Vom Wert des Dienens
Dass es beim fehlenden Wohnraum um mehr als nur Gebäude geht, machte auch Weihbischof Herwig Gössl in seiner Predigt deutlich. Wer keine Wohnung finde, dem fehle die Erfahrung „Ich bin angenommen, jemand hilft mir und setzt sich für mich ein.“
Seine Ansprache nutzte Gössl zudem zu einem Appell gegen die Geringschätzung des Dienens. Bei der Berufswahl stünden heute der Verdienst und die Balance von Arbeits- und Freizeit im Vordergrund. Er glaube aber nicht, dass – wie von der Politik suggeriert – höhere Einkommen und mehr gesicherte Freizeit allein den Pflegeberuf attraktiver machten. Es bedürfe vielmehr in der Gesellschaft einer „Werteverschiebung vom Verdienen zum Dienen, vom Nehmen zum Geben, vom Konsum zur Kultur.“ Dafür trete das Christentum ein. „Denn ohne Dienen gibt es keine Familie, keinen Verein, keinen Sozialstaat und keine Kirche.“
Die Sammlung
Die Caritas-Herbstsammlung findet bis zum 30. September statt. Die Haustürsammlung wird von Ehrenamtlichen der Pfarreien durchgeführt. Rund 3.000 Freiwillige gehen im Erzbistum Bamberg in der Sammlungswoche zu den Bürgern und bitten um eine Spende für die Caritas. Etliche Pfarreien verteilen auch Flyer mit angehängtem Zahlschein in die Briefkästen der Haushalte. Die Sammlungswoche endet mit der Kollekte in den katholischen Sonntagsgottesdiensten des 30. September.

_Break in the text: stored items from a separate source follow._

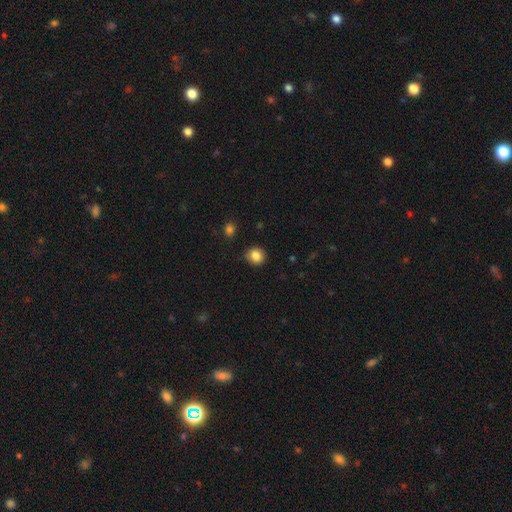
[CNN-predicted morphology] Smooth or featured? Predicted: smooth (p=0.85). How rounded? Predicted: round (p=0.84). Merging? Predicted: none (p=0.87).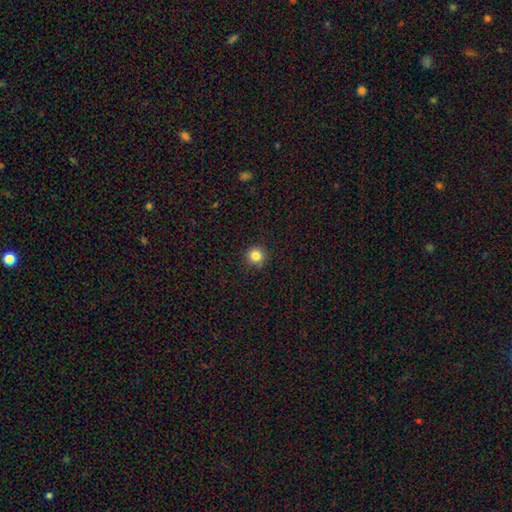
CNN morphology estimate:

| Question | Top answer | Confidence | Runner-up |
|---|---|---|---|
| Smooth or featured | smooth | 84% | star or artifact (12%) |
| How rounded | round | 95% | in between (4%) |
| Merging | none | 91% | minor disturbance (6%) |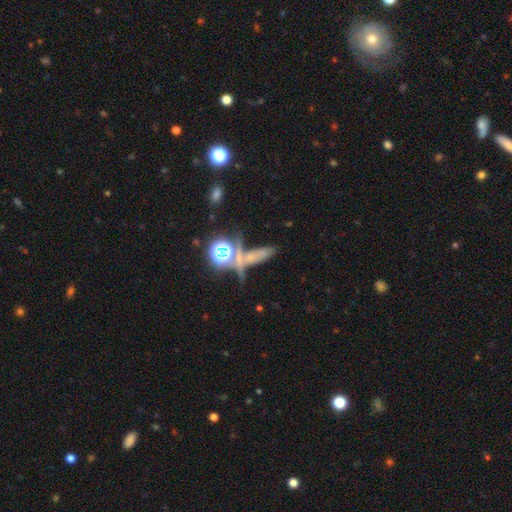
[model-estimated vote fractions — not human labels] The model was most divided on "smooth or featured": star or artifact: 45%, smooth: 35%, featured or disk: 21%.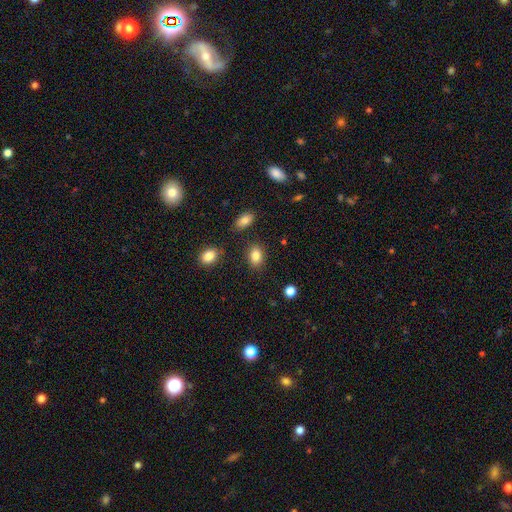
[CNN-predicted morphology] The model was most divided on "how rounded": in between: 77%, round: 22%, cigar-shaped: 1%. More confident: smooth or featured — smooth (84%); merging — none (84%).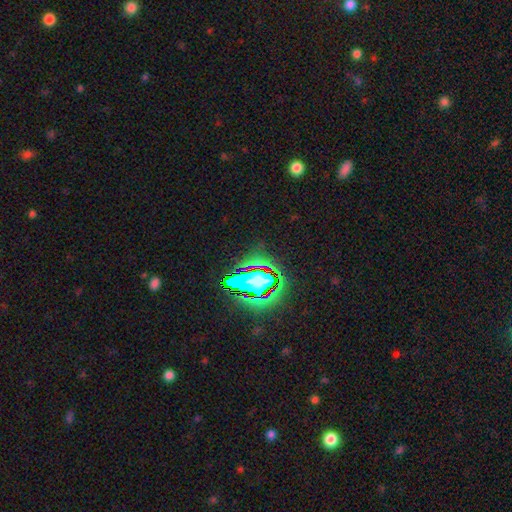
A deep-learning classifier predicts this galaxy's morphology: This is likely a star or artifact rather than a galaxy (65%).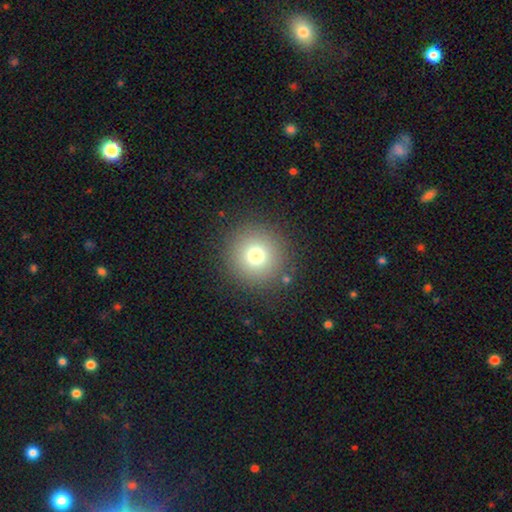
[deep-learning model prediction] Smooth or featured?
  - smooth: 76% *
  - star or artifact: 15%
  - featured or disk: 9%
How rounded?
  - round: 96% *
  - in between: 3%
  - cigar-shaped: 1%
Merging?
  - none: 89% *
  - minor disturbance: 6%
  - major disturbance: 3%
  - merger: 2%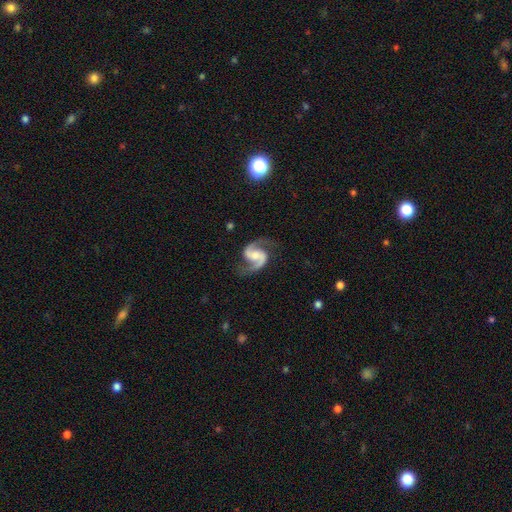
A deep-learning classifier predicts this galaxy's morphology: featured or disk 93%, star or artifact 4%, smooth 3%. Down the decision tree: edge-on disk — no (98%); bar — weak (42%); spiral arms — yes (98%); spiral arm count — 2 (94%); spiral winding — medium (60%); bulge size — moderate (41%); merging — none (80%).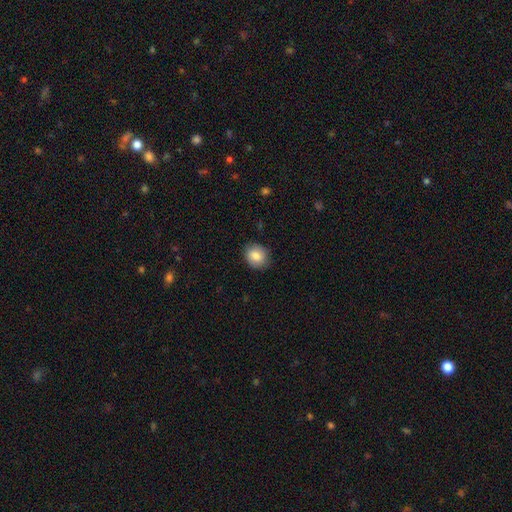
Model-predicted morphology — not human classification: A smooth galaxy with no disk features (84%) that is round (70%). Merging: none (85%).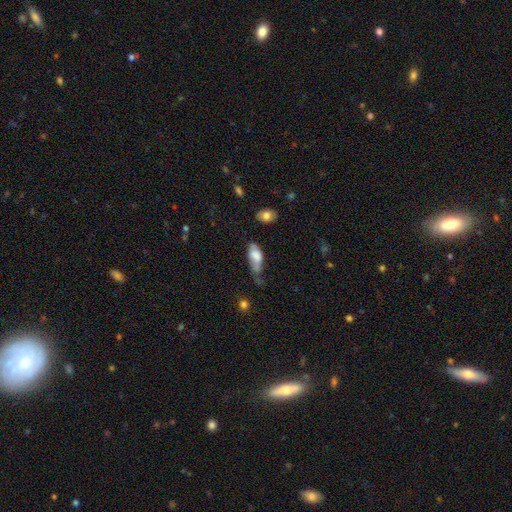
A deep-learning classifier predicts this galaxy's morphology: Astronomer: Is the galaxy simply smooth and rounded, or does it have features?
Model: smooth — 72%.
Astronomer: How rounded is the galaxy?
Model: in between — 79%.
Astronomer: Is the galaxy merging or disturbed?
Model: minor disturbance — 41% (runner-up: major disturbance, 28%).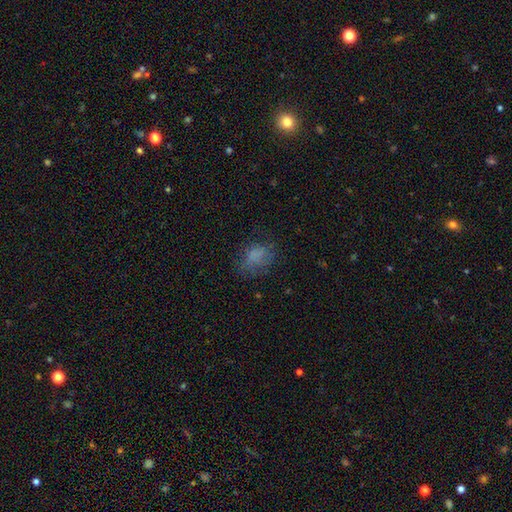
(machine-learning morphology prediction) smooth 61%, featured or disk 24%, star or artifact 16%. Down the decision tree: how rounded — in between (69%); merging — none (57%).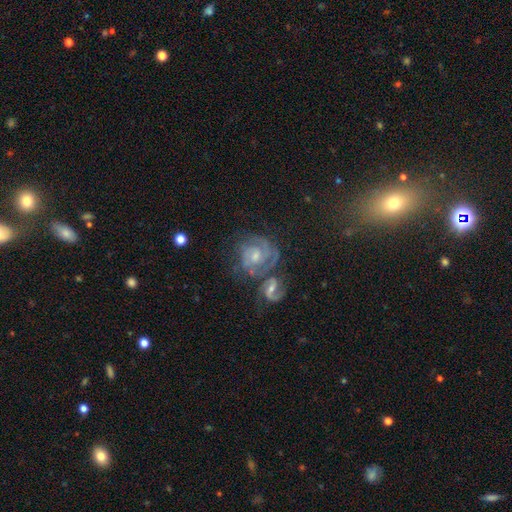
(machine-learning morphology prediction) smooth-or-featured: featured or disk: 82% | star or artifact: 10% | smooth: 8%
  disk-edge-on: no: 97% | yes: 3%
    bar: no: 59% | weak: 32% | strong: 9%
    has-spiral-arms: yes: 96% | no: 4%
      spiral-winding: tight: 64% | medium: 30% | loose: 6%
      spiral-arm-count: 2: 41% | 3: 25% | can't tell: 20% | 4: 5% | 1: 5% | more than 4: 4%
    bulge-size: moderate: 47% (tied) | small: 47% (tied) | none: 3% | large: 2% | dominant: 1%
  merging: none: 43% | merger: 35% | minor disturbance: 13% | major disturbance: 8%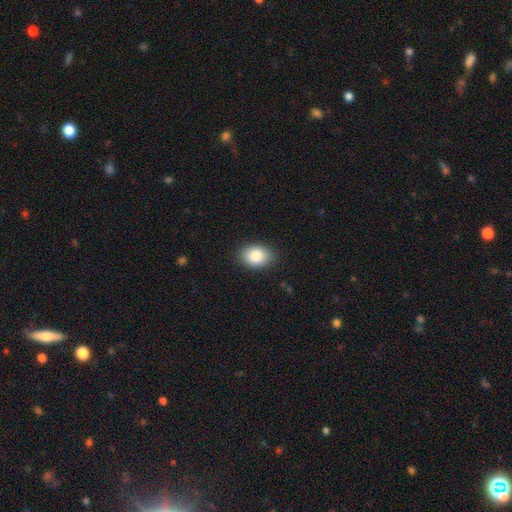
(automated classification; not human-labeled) Smooth or featured: smooth — 86% (star or artifact — 8%)
How rounded: in between — 76% (round — 23%)
Merging: none — 87% (minor disturbance — 9%)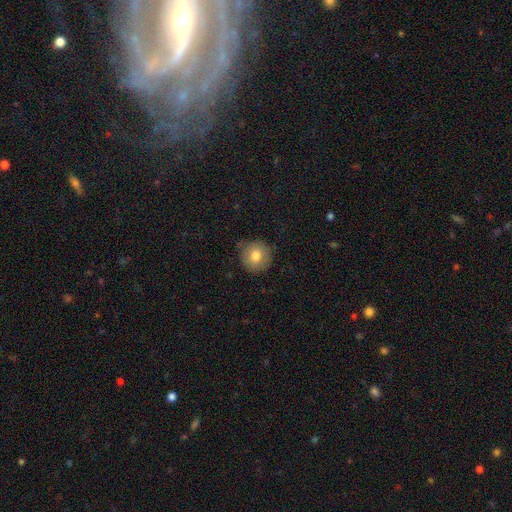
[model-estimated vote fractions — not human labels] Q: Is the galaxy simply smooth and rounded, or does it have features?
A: smooth — 78%.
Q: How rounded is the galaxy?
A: round — 92%.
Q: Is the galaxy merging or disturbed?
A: none — 81%.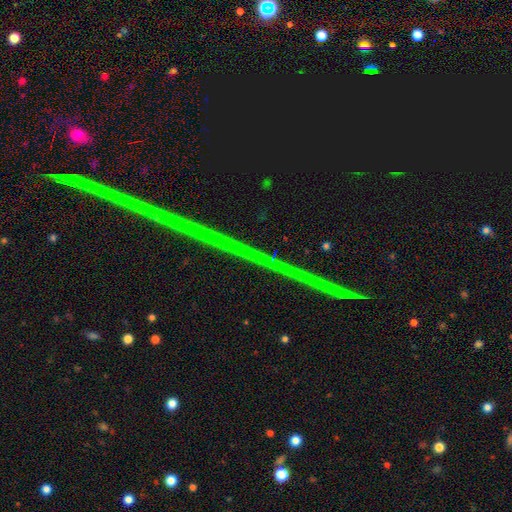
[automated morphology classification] Smooth or featured?
  - star or artifact: 88% *
  - featured or disk: 8%
  - smooth: 4%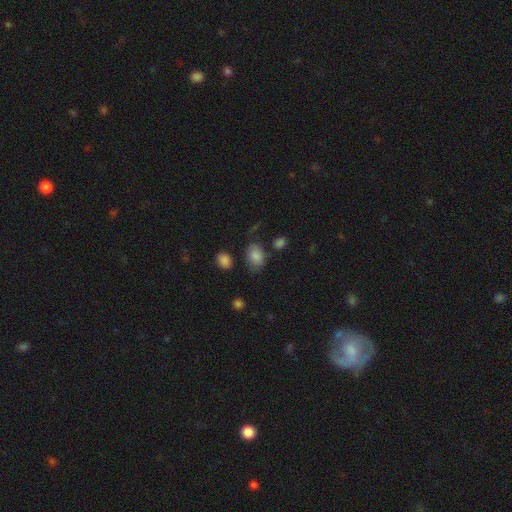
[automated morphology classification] Overall: smooth (83%). How rounded: in between (81%). Merging: none (67%).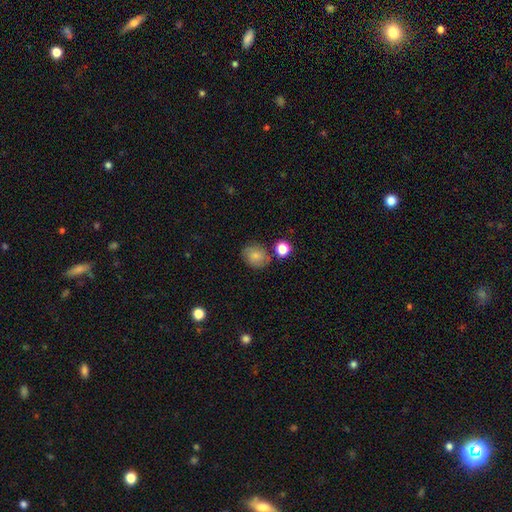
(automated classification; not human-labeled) Smooth or featured?
  - smooth: 71% *
  - featured or disk: 19%
  - star or artifact: 11%
How rounded?
  - round: 63% *
  - in between: 35%
  - cigar-shaped: 1%
Merging?
  - none: 71% *
  - minor disturbance: 16%
  - merger: 8%
  - major disturbance: 5%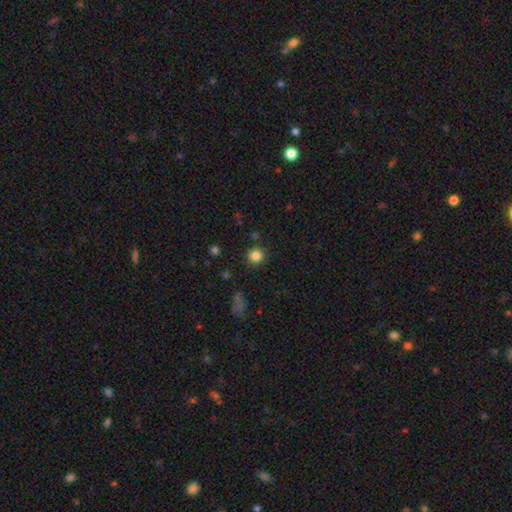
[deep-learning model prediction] Smooth or featured? smooth (83%)
How rounded? round (93%)
Merging? none (89%)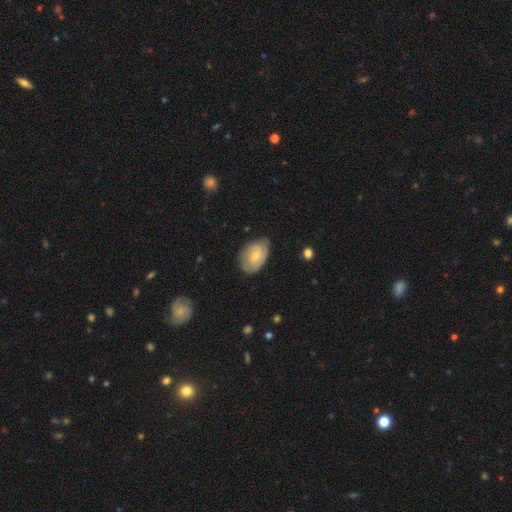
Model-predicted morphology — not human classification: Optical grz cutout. It shows a featured or disk galaxy (51%). Merging: none (68%).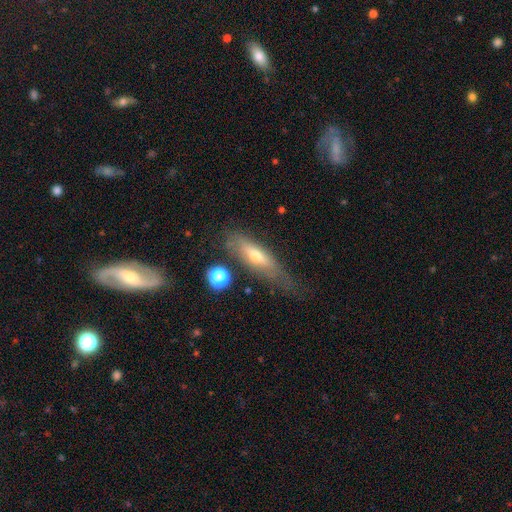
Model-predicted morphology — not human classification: type=smooth (51%); roundness=cigar-shaped (58%); merging=none (54%).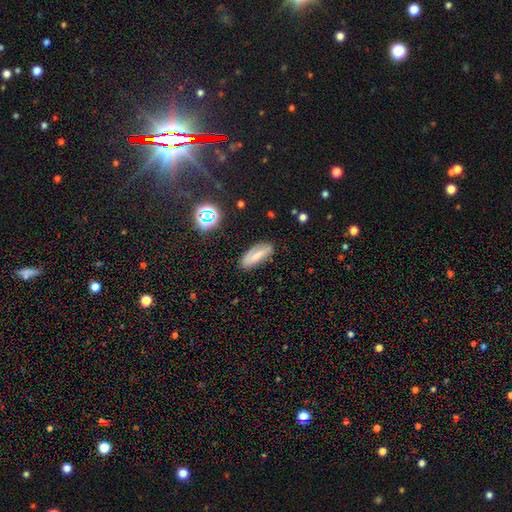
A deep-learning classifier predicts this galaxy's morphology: Smooth or featured? smooth (54%)
How rounded? in between (67%)
Merging? none (79%)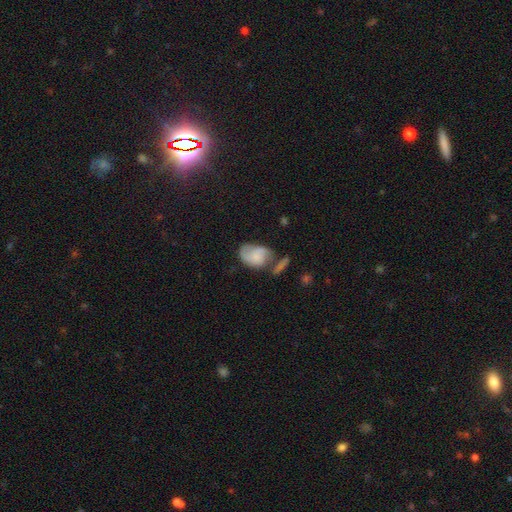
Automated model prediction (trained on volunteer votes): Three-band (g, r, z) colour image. It shows a smooth galaxy with no disk features (50%) that is in between round and cigar-shaped (80%). Merging: none (33%).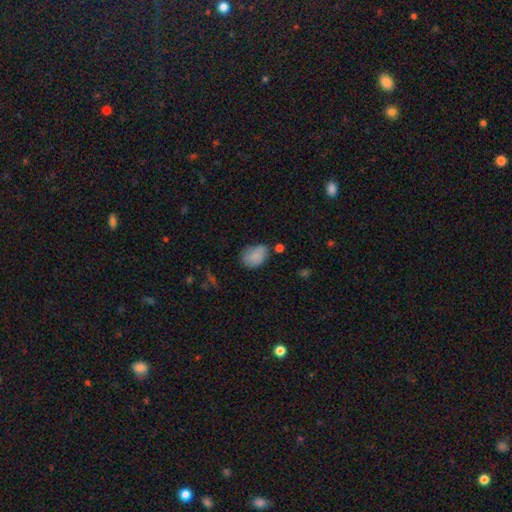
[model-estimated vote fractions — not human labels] Smooth or featured: smooth — 82% (featured or disk — 10%)
How rounded: in between — 73% (round — 26%)
Merging: none — 56% (minor disturbance — 30%)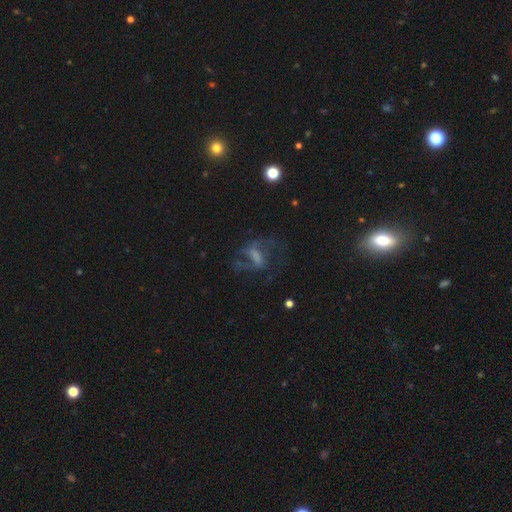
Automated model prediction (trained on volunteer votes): This is possibly a featured or disk galaxy (54%). It is clearly not viewed edge-on (91%). Merging: possibly none (52%).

Vom Ertrag der Sammlung erhalten in der Erzdiözese Bamberg die Pfarreien 40 Prozent für ihre eigenen sozial-karitativen Aufgaben. Je 30 Prozent gehen an den Diözesan-Caritasverband und an die Stadt- und Kreis-Caritasverbände zur Finanzierung jener Angebote, die stark von Eigenmitteln der Caritas leben. Dazu gehören die Allgemeine Soziale Beratung und die Hilfsfonds, aus denen Bedürftige individuelle Unterstützung etwa bei Miet- oder Energieschulden erhalten können.
In Bayern findet jeweils im Frühjahr nach dem zweiten Fastensonntag und im Herbst nach dem letzten Septembersonntag eine Caritas-Sammlungswoche statt. Bei den beiden Caritas-Sammlungen 2017 kamen Spenden in einer Höhe von insgesamt gut 1,15 Millionen Euro zusammen.